General artificial intelligence might be seen, not as something which overrides and supplants our own agency, but as something which might bring us to an accommodation with the intelligence and agency of other beings, non-human and more-than-human.

The role of history

The past is not really past; it is being made up all the time by our actions in the present, and it affects those that come after us, determining how they will view us and behave towards us.

Bridle argues that we are too focused on the present moment, and our immediate surroundings. “By focusing on only the final fork in the path (incentives of automation; the assumptions of actuaries, the legal processes which govern blame and recompense), we are led to ignore all the other decisions made along the path that led to this critical moment.”

The internet of animals

Bridle explores the networks of animals by introducing the concept of metapopulations, a single populace composed of shifting, smaller, but interconnected communities. “In nature, metapopulations ensure the survival of species over vast areas, because they allow for the occasional mixing of genes between isolated sub-populations and the possibility of renewal and recolonization when particular communities are wiped out.” The same principles of these decentralized metapopulations can be found in technological systems where similar resilience and decentralization is required, such as power generation, data storage, emergency response.

Technology, carefully and conscientiously employed, can bolster the natural world, Bridle argues.
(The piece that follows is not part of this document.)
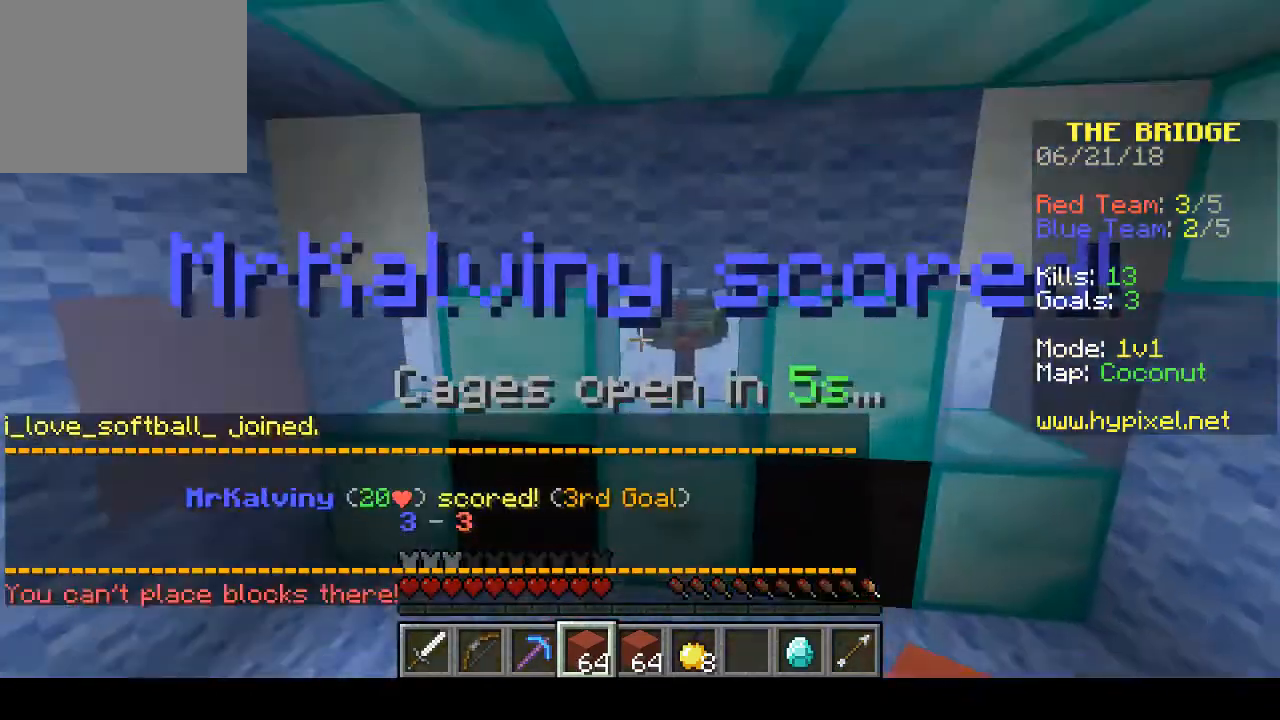
{"keys": [], "events": [[167, "d", "up"], [400, "w", "up"]]}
To make this case he references the technological advancements in tracking animal migration to help address species loss. Where before we knew nothing about the migration patterns of fully 75% of the animal kingdom, with such advancements such as miniscule and lightweight solar powered GPS trackers, we get a vivid picture of their habits. “As we know more about where animals are going in space and time, we can use that information to better protect them.”

The need for this protection is eminent:

When 90 per cent of wild habitat is gone, the number of species which can be supported is halved – and this is approximately the point we have reached, globally, in the present. But if we lose just 10 per cent of the remainder, most or all surviving species will disappear.

The answer, according to some experts such as the Half-Earth Project, is a radical expansion of protected areas. If we can protect half the Earth from human interference and alteration, we can hope to protect some 85 per cent of remaining species.

Some might say that technology is to blame, but Bridle argues that the enemy is not technology itself, but rather inequality and centralization of power and knowledge, and that “the answer to these threats are education, diversity and justice. You don’t need artificial intelligence to work that out. You need actual intelligence.”